Records drawn from a dataset
[Start of Attachment]
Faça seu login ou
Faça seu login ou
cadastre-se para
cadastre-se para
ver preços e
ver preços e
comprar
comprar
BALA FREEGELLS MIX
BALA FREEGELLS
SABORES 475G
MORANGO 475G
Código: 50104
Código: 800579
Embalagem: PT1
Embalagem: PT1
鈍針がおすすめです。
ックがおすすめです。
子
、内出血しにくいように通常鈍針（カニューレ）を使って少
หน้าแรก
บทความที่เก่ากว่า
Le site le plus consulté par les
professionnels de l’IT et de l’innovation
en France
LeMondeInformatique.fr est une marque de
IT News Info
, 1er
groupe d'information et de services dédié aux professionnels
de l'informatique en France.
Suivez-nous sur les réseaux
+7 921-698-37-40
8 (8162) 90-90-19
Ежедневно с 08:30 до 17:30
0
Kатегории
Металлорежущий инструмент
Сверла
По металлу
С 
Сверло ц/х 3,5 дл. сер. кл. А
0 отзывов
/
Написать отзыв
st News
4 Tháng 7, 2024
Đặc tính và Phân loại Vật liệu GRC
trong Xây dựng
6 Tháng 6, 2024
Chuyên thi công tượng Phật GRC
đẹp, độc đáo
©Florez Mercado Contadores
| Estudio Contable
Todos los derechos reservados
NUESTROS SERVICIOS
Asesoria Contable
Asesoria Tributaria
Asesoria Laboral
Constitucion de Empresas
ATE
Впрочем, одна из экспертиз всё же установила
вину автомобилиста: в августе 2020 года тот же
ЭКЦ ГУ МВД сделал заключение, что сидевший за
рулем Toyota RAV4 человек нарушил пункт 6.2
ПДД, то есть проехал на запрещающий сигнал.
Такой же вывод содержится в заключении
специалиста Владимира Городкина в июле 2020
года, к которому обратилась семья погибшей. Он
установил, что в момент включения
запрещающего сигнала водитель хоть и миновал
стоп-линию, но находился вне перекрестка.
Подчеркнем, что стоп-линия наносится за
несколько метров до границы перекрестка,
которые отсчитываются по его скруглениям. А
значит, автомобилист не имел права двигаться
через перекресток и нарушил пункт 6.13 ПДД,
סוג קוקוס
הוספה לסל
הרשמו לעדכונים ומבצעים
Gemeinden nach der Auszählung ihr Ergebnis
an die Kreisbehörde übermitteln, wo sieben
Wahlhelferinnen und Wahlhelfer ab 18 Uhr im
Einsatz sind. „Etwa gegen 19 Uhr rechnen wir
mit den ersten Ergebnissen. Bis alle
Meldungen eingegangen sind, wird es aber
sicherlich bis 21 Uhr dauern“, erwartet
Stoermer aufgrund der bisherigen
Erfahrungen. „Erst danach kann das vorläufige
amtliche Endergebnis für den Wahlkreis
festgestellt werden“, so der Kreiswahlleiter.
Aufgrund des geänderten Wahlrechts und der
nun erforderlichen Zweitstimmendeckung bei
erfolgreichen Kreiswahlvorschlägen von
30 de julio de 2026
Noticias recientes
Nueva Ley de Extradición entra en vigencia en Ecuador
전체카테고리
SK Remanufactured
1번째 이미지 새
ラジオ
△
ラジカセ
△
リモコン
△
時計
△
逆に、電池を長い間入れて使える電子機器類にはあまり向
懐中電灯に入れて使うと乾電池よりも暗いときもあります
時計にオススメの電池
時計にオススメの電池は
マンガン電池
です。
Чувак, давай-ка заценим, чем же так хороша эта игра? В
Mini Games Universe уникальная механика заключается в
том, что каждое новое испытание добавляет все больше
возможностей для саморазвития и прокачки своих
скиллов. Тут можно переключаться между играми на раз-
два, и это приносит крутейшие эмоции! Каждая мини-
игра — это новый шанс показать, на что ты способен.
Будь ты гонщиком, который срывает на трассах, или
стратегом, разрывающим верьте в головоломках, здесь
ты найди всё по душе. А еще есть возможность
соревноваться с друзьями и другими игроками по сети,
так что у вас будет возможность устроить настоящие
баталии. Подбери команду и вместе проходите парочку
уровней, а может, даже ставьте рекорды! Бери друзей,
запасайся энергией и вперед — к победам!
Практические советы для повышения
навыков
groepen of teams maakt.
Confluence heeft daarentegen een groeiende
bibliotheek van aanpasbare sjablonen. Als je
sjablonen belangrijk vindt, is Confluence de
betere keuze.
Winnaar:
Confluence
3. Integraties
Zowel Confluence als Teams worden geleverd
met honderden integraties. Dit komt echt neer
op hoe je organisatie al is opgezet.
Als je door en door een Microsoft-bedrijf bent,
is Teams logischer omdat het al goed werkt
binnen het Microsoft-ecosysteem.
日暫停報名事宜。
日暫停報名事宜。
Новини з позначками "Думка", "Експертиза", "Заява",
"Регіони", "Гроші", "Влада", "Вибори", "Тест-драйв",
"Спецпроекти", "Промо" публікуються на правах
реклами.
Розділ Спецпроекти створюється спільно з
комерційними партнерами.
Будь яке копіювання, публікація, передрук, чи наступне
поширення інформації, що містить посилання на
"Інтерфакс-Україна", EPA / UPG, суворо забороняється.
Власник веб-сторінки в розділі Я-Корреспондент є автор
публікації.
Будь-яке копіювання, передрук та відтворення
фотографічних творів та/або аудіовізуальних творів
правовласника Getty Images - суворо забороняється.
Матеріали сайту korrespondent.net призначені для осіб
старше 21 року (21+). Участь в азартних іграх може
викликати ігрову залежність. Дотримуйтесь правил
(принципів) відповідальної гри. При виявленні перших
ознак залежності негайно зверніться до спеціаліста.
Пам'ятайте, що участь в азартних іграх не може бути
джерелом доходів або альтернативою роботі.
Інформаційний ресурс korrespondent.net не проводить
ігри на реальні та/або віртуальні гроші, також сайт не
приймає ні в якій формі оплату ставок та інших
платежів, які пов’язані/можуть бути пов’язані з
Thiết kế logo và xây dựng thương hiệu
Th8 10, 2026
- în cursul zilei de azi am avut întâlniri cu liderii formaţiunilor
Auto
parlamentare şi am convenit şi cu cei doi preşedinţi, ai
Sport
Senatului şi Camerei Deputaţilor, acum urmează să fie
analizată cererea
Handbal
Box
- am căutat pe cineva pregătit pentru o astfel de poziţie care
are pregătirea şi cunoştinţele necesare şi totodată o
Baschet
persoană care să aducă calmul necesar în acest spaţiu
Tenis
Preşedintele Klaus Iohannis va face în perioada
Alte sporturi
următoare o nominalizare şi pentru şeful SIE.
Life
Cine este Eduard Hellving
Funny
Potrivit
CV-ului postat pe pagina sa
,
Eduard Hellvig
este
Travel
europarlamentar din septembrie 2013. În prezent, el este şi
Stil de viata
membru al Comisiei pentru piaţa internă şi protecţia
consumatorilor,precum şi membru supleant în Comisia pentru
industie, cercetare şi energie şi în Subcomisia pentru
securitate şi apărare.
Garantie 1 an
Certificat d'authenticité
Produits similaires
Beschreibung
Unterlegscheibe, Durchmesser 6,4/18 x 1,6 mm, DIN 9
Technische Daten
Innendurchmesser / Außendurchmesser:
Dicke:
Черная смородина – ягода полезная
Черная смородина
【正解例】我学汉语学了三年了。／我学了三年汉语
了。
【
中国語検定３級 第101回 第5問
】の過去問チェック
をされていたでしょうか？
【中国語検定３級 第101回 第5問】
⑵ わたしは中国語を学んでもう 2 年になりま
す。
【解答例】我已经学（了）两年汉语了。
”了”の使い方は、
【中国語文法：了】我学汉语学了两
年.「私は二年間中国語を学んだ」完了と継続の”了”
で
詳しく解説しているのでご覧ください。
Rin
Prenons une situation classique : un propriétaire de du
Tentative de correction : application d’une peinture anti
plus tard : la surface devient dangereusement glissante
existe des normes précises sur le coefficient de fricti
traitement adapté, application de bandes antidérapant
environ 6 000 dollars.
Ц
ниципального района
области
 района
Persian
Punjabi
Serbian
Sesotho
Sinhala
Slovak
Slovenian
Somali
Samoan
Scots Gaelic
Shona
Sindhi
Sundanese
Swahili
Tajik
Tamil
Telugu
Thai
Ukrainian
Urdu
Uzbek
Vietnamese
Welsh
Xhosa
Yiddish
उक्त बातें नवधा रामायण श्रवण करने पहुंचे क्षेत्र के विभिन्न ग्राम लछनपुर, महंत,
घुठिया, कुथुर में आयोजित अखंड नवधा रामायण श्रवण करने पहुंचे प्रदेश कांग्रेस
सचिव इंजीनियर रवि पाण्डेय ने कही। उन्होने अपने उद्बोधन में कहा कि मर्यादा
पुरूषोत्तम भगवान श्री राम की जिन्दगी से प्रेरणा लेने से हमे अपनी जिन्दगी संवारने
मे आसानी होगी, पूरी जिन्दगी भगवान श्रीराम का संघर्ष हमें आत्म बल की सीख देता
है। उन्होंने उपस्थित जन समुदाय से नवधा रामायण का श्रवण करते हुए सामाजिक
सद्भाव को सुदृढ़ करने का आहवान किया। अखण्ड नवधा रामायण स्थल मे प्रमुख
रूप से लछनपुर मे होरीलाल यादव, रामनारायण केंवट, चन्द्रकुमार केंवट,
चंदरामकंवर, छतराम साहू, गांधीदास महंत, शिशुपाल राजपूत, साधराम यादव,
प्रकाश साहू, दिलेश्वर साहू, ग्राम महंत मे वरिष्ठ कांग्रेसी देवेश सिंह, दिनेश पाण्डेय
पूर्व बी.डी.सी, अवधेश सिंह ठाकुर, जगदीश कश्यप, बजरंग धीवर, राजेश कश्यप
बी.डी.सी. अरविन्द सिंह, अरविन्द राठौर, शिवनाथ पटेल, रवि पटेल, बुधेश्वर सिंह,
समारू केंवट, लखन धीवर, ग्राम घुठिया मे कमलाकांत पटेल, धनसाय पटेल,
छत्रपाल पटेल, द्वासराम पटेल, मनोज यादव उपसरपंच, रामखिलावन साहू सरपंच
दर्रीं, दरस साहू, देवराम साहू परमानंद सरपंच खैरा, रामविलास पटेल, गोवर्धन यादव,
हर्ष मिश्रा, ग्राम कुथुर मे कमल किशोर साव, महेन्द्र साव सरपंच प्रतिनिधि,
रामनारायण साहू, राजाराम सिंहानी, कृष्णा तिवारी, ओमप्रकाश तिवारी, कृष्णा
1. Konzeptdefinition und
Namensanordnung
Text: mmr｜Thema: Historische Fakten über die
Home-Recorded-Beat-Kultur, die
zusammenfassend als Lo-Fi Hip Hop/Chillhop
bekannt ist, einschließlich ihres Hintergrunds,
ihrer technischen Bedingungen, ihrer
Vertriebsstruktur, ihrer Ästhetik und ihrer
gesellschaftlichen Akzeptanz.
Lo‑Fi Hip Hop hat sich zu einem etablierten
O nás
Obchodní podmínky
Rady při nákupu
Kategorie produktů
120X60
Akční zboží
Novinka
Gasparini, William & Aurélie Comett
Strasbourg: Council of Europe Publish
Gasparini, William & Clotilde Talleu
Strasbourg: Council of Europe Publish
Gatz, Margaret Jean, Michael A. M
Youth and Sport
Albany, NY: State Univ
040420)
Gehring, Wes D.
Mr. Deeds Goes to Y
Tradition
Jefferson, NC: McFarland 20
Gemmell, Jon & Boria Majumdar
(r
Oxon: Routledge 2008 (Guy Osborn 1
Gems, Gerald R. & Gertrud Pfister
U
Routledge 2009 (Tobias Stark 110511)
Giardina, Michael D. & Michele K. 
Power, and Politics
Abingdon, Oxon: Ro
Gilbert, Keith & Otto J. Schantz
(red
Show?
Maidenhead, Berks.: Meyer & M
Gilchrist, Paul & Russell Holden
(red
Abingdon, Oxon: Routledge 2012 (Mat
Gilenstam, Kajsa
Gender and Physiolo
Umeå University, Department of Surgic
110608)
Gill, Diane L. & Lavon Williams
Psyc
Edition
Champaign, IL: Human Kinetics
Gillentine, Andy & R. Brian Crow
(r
[End of Attachment]
**EXERCISE**
Please copy every line in the entries where "लछनप" appears.

**RESULT OF THE TASK**
उक्त बातें नवधा रामायण श्रवण करने पहुंचे क्षेत्र के विभिन्न ग्राम लछनपुर, महंत,
रूप से लछनपुर मे होरीलाल यादव, रामनारायण केंवट, चन्द्रकुमार केंवट,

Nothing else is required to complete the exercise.